I am driving a brushed DC motor (internal to a linear actuator) with a TI DRV8872 motor driver. I am PWMing the motor driver at 20 kHz and varying the duty cycle to control the speed.
The problem is that the motor driver output lines are very noisy on the edge transitions and this noise is getting into the rest of my board; see scope capture of the motor driver input (pink) and motor driver output (blue).
As you can see, the output is not a nice square wave but has weird behavior on the edges.
I tested other brushed DC motors with the exact same setup and did not see this at all. In fact, it was a perfect square wave as expected. So from that, I was able to conclude that my driver setup was correct and the problem was related to the brushed DC motor load (inside of the linear actuator).
I took apart the linear actuator and noticed that the specific one I was using had three 0.1 μF capacitors soldered to it (one inbetween the motor terminals and one from each terminal to ground). As I understand, this is commonly done to prevent the arcing of the brushes from causing noise. The other ones did not have these capacitors. Once I removed the capacitors, everything worked as expected, so it seems the capacitors are causing issues with the PWM drive.

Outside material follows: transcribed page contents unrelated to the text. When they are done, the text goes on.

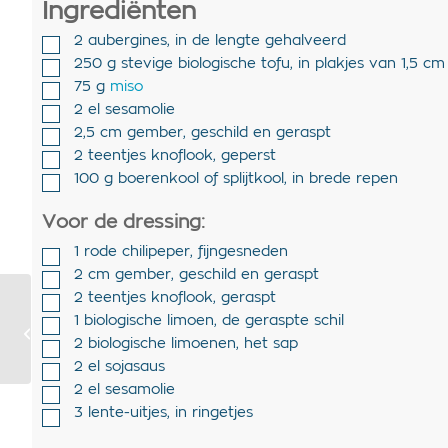
Ingrediënten
2
aubergines
,
in de lengte gehalveerd
250
g
stevige biologische tofu
,
in plakjes van 1,5 cm
75
g
miso
2
el
sesamolie
2,5
cm
gember
,
geschild en geraspt
2
teentjes
knoflook
,
geperst
100
g
boerenkool of splijtkool
,
in brede repen
Voor de dressing:
1
rode chilipeper
,
fijngesneden
2
cm
gember
,
geschild en geraspt
2
teentjes
knoflook
,
geraspt
Vegan ovenschotel
met quinoa, asperge
1
biologische limoen
,
de geraspte schil
en
2
biologische limoenen
,
het sap
sinaasappeldressing
2
el
sojasaus
2
el
sesamolie
3
lente-uitjes
,
in ringetjes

However, since the capacitors are internal to the linear actuator and the company says they are necessary for CE compliance, I can't remove them. My questions are:
- Why/how are the capacitors causing this weird behavior in the first place? Shouldn't the capacitors actually help by providing a source of energy for the current to quickly pull from?
- Why do none of the other linear actuators have capacitors, but are somehow still CE compliant?
- Is there any way I can work around this to PWM-drive the brushed DC motor?